History

Great Britain
- Name: Earl of Inchiquin
- Namesake: Baron Inchiquin
- Launched: 1764, Swansea
- Captured: 15 March 1781

General characteristics
- Tons burthen: 130 (bm)
- Armament: 6 guns

= Earl of Inchiquin (ship) =

Earl of Inchiquin (or Earl of Inchquin) was launched at Swansea in 1764. She sailed between Cork and Swansea and then became a Portsmouth tender. The British Royal Navy hired her in 1776 or earlier. A French privateer captured her in the Channel in 1781.

Missing volumes or missing pages in extant volumes of Lloyd's Register (LR) have resulted in her first appearing in Lloyd's Register in 1776, and in missing information for some subsequent years.

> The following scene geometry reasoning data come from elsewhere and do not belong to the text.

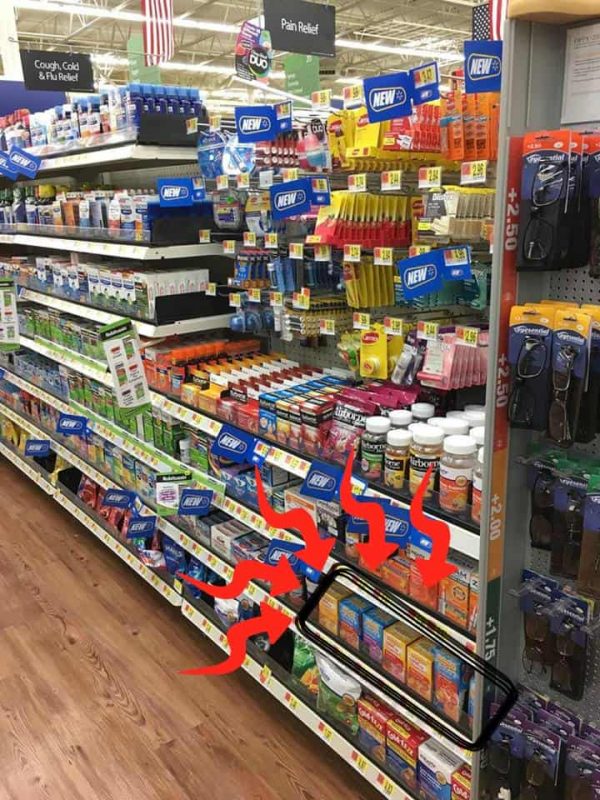
The image size is (600, 800). I want to click on support beams, so click(366, 22).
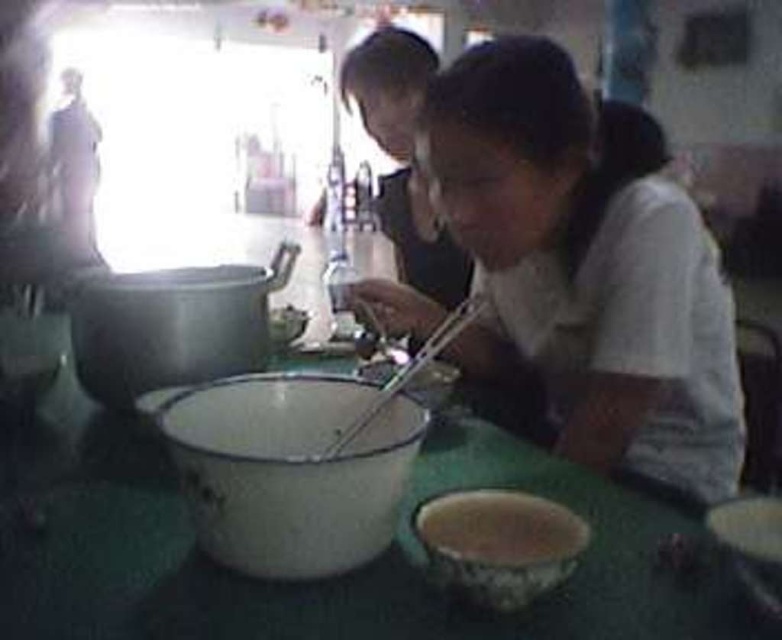
You are setting up a buffet table and need to arrange two bowls. The white enamel mixing bowl at center and the matte white mixing bowl at center must be placed in a specific order based on their positions. Which bowl should you place higher up on the table to match the image?

The matte white mixing bowl at center should be placed higher up on the table since the white enamel mixing bowl at center is positioned below it in the image.

You are a guest at a dinner party and need to reach the metallic silver chopsticks at center to serve yourself. The white matte shirt at center is blocking your view. Can you move the shirt to access the chopsticks?

The white matte shirt at center is further to the viewer than metallic silver chopsticks at center, so you can move the shirt to access the chopsticks since the chopsticks are behind the shirt.

You are standing in the kitchen and want to reach both points on the table. Which point, point (364, 547) or point (207, 280), is closer to you?

Point (364, 547) is closer to the viewer than point (207, 280), so you would reach that one first.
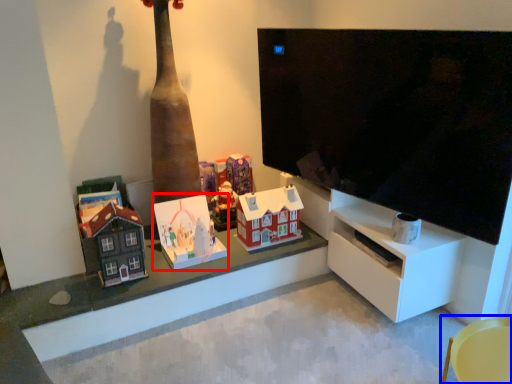
Question: Which of the following is the closest to the observer, toy (highlighted by a red box) or furniture (highlighted by a blue box)?

Choices:
 (A) toy
 (B) furniture

Answer: (B)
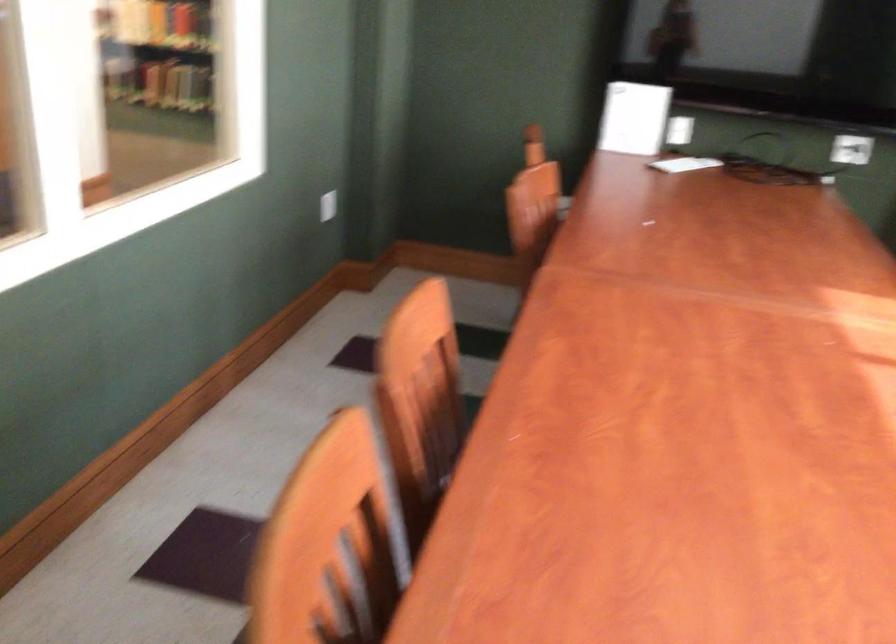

| Year | Master | Owner | Trade | Source |
|---|---|---|---|---|
| 1776 | G.Irwin | Button & Co. | Cork–Swansea | LR |
| 1778 | G.Irwin | Button & Co. | Portsmouth tender | LR |
| 1781 | G.Irwin | Button & Co. | Portsmouth tender | LR |

The Lieutenant commanding the British tender Earl of Inchiquin seized the snow (or Dickinson), William Meston, master, on 7 April 1776 at King Road, off Avonmouth in the Bristol Channel. Dickinson had been on her way to Nantes when Dickinsons crew brought her into Bristol. She carried documents describing all the vessels the American rebels were sending to France.

The French privateer captured Earl of Inchquin on 15 March 1781. Earl of Inchquin, of six guns and under the command of Lieutenant William Robertson, was in the Channel when she encountered Duc de Chartres, which gave chase. The French privateers Bougainville (24 or 32 guns), and Tartare (12 guns), joined the chase. Unable to escape, Robertson struck.

Earl of Inchiquin was no longer listed in Lloyd's Register for 1782.